La critica del Papa però tocca an­che il cristianesimo moderno, perchè ha 'ridotto la speranza' originaria.

Giussani si chiese, riecheggiando Eliot, se la Chiesa non aveva «ab­bandonato l’umanità». In quello stesso senso di una riduzione del­la speranza originaria a consiglio morale.

Di valori proposti di­menticando l’evento di Cristo, su cui quei valori si fondano. Quan­te volte dal pulpito ci siamo sen­titi invitare a «essere buoni», ma senza capire in nome di che, giac­chè il fatto di Cristo, che fonda la bontà, passa in secondo piano, è scontato.

Il Papa scrive: «Se ci fossero strutture che fissassero in modo irrevocabile una determinata ­buona - condizione del mondo, sarebbe negata la libertà dell’uomo, e per questo motivo non sarebbero per nulla strutture buone».

Il tema della libertà era molto ca­ro a Giussani. Ci diceva della pas­sione di Dio per la libertà del­l’uomo: di come avesse voluto che la sua creatura lo amasse, ma li­beramente. Ammettendo con ciò la possibilità del rifiuto e del ma­le. Contro il sogno ideologico – ed è ancora Eliot – di «sistemi tal­mente perfetti che nessuno a­vrebbe più bisogno di essere buo­no ».

La vita eterna, cioè il motivo del­la speranza, per il Papa è «rela­zione con Cristo».

Con Cristo, cioè con il Senso di tutto (il significato delle cose è il rapporto tra loro e con tutto) en­trato nella storia.

Era costante an­che in Giussani lo sforzo di mo­strare come le parole fondamen­tali della esperienza cristiana – fe­de, speranza, carità, quelle paro­le che il mondo svuota – sono at­tese originarie in ogni uomo. Chi, anche non credente, vuole spera­re che la sua vita possa cambiare, deve avere fiducia nel mondo, e deve legarsi a dei rapporti. La spe­ranza dunque è ontologicamente fondata sulla relazione.

Non na­sciamo monadi, fin dal primo i­stante non esistiamo soli.

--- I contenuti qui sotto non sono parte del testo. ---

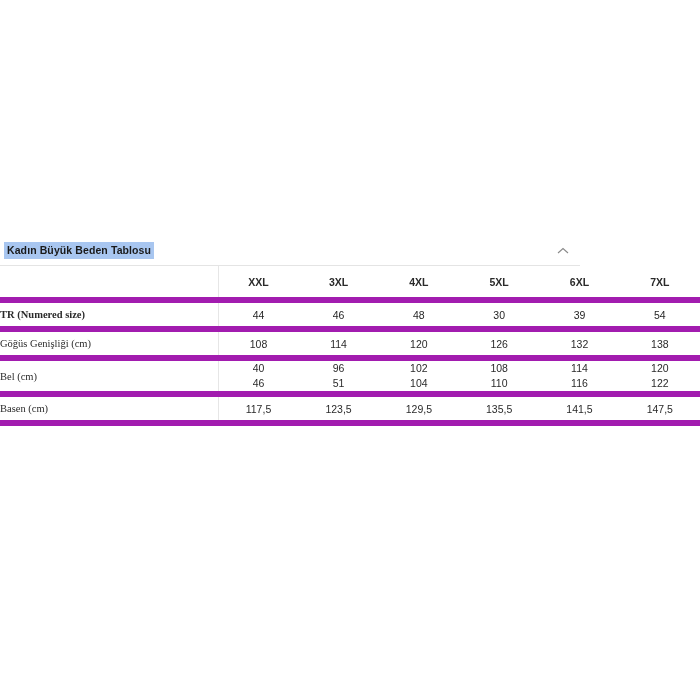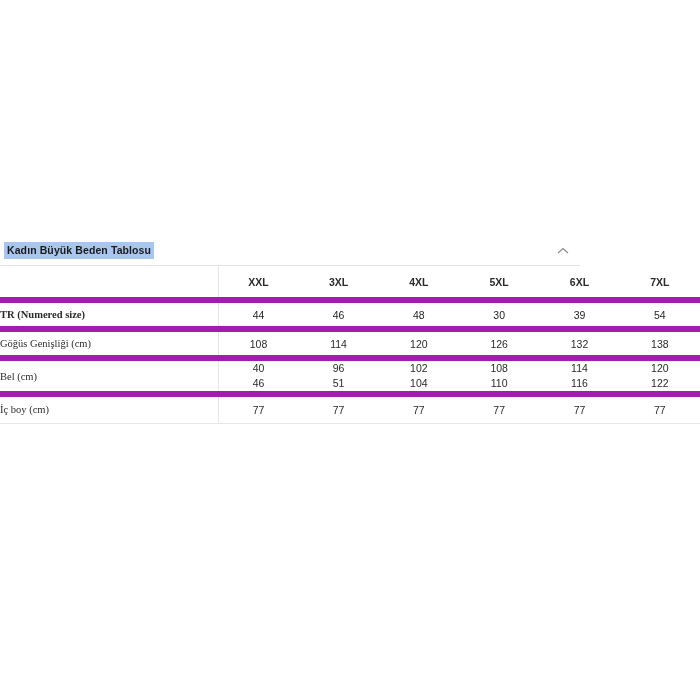--- a/index.html
+++ b/index.html
@@ -191,26 +191,26 @@
           </td>
           <td class="cell">
             <span class="l1">114</span>
             <span class="l2">116</span>
           </td>
           <td class="cell">
             <span class="l1">120</span>
             <span class="l2">122</span>
           </td>
         </tr>
-        <tr class="last-row">
-          <td class="row-label">İç boy (cm)</td>
-          <td class="cell">77</td>
-          <td class="cell">77</td>
-          <td class="cell">77</td>
-          <td class="cell">77</td>
-          <td class="cell">77</td>
-          <td class="cell">77</td>
+        <tr>
+          <td class="row-label">Basen (cm)</td>
+          <td class="cell">117,5</td>
+          <td class="cell">123,5</td>
+          <td class="cell">129,5</td>
+          <td class="cell">135,5</td>
+          <td class="cell">141,5</td>
+          <td class="cell">147,5</td>
         </tr>
       </tbody>
     </table>
 
   </div>
 </div>
 
 </body></html>

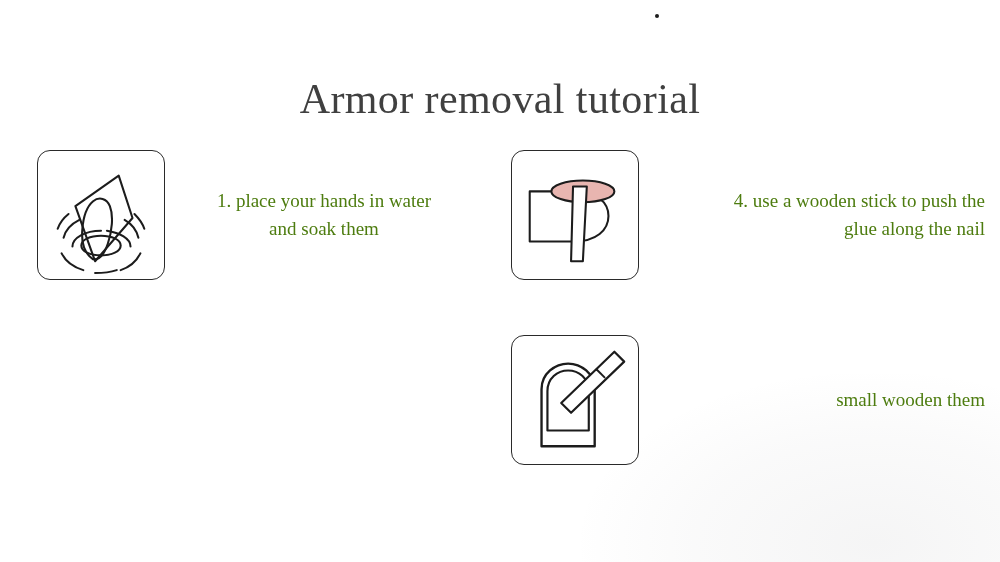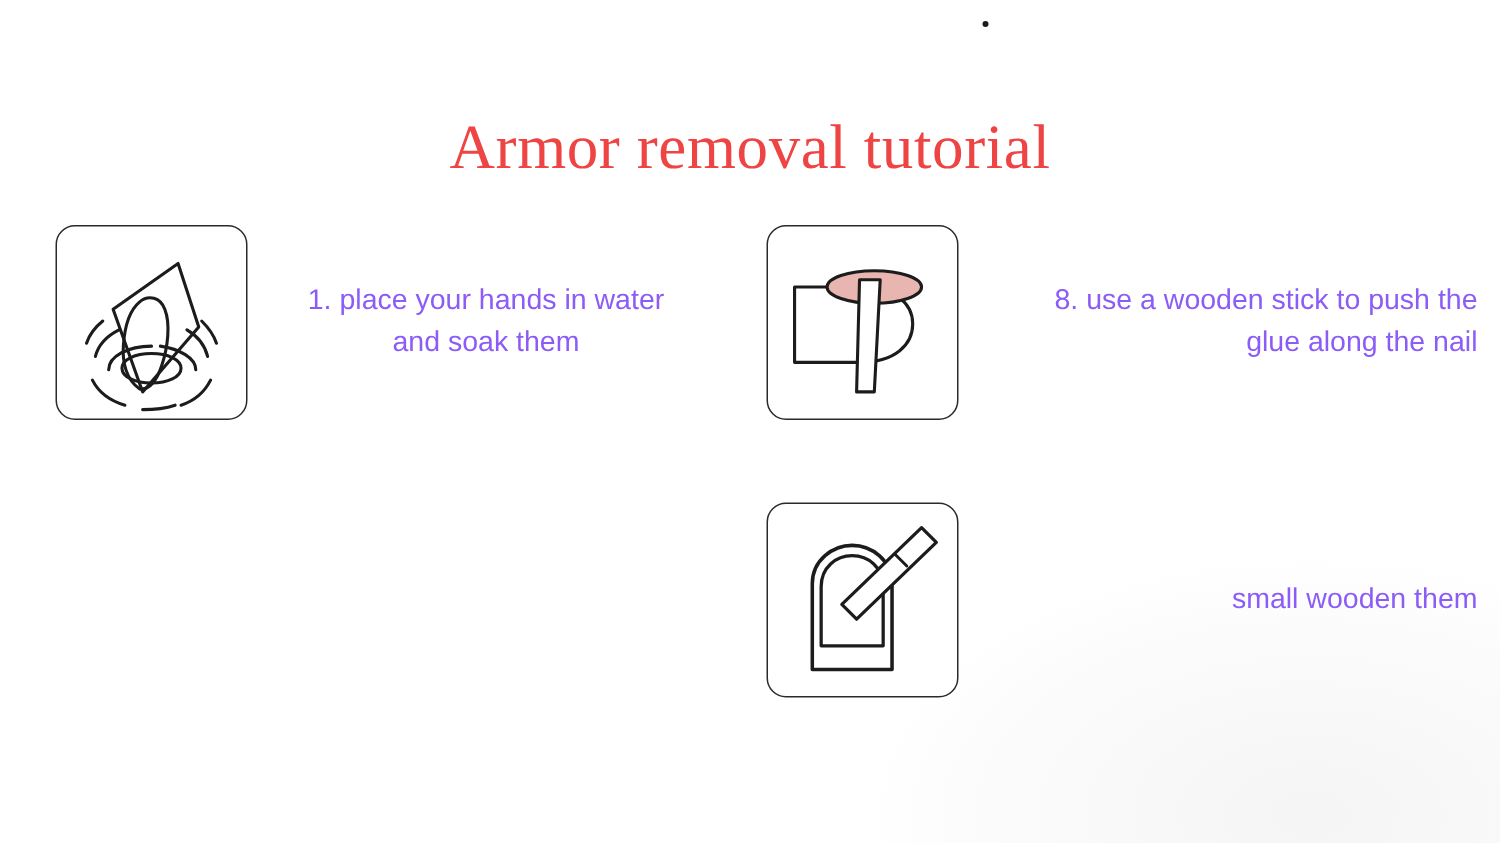--- a/index.html
+++ b/index.html
@@ -38,21 +38,21 @@
 
   .page-title {
     position: absolute;
     left: 0;
     right: 0;
     top: 48px;
     text-align: center;
     font-family: "Liberation Serif", serif;
     font-size: 42px;
     font-weight: 400;
-    color: #ef4444;
+    color: #404040;
     letter-spacing: 0.4px;
     line-height: 1.1;
   }
 
   .steps {
     position: absolute;
     left: 0;
     top: 150px;
     width: 1000px;
   }
@@ -83,22 +83,23 @@
     box-sizing: border-box;
     display: block;
     position: relative;
   }
   .icon-box svg { display: block; width: 100%; height: 100%; }
 
   .step-caption {
     flex: 1 1 auto;
     font-size: 19px;
     line-height: 1.45;
-    color: #8b5cf6;
+    color: #4d7c0f;
     font-weight: 400;
+    font-family: Liberation Serif, serif;
   }
   .cap-1 { text-align: center;  padding-left: 20px; padding-right: 4px; }
   .cap-2 { text-align: right;   padding-left: 18px; padding-right: 6px; }
   .cap-3 { text-align: center;  padding-left: 18px; padding-right: 4px; }
   .cap-4 { text-align: right;   padding-left: 18px; padding-right: 6px; }
 
   
   .step { height: 130px; }
   .step-3 .step-caption, .step-1 .step-caption,
   .step-2 .step-caption, .step-4 .step-caption { align-self: center; }
@@ -152,21 +153,21 @@
           <path d="M18 41 L70 41 L70 92 L18 92 Z" fill="#ffffff" stroke="#1c1c1c" stroke-width="2.1" stroke-linejoin="round"></path>
 
           <path d="M62 41 C86 41 98 52 98 66 C98 80 86 92 62 92 Z" fill="#ffffff" stroke="#1c1c1c" stroke-width="2.1" stroke-linejoin="round"></path>
 
           <ellipse cx="72" cy="41" rx="32" ry="11" fill="#e8b5b0" stroke="#1c1c1c" stroke-width="2.1"></ellipse>
 
           <path d="M62 36 L76 36 L72 112 L60 112 Z" fill="#ffffff" stroke="#1c1c1c" stroke-width="2.1" stroke-linejoin="round"></path>
         </svg>
       </div>
       <div class="step-caption cap-2">
-        <div>8. use a wooden stick to push the</div>
+        <div>4. use a wooden stick to push the</div>
         <div>glue along the nail</div>
       </div>
     </div>
 
   </div>
 
   <div class="row">
 
 
     <div class="step step-4">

Sembra di scorgere un’ansia co­mune alla radice, fra questi due uomini quasi coetanei.


Due uomini diversi, ma entram­bi profondamente cristiani e nel­lo stesso periodo storico. Ansiosi di fare ritrovare la speranza origi­naria. Quella di cui il poeta Jimé­nez scrisse: «Ora è vero. /Ma è sta­to così falso/ che ancora oggi sembra impossibile». Versi che Giussani in chiusura di quel libro commentava: «Quando uno in­tuisce il fatto cristiano come ve­ro, gli occorre ancora il coraggio di risentirlo possibile».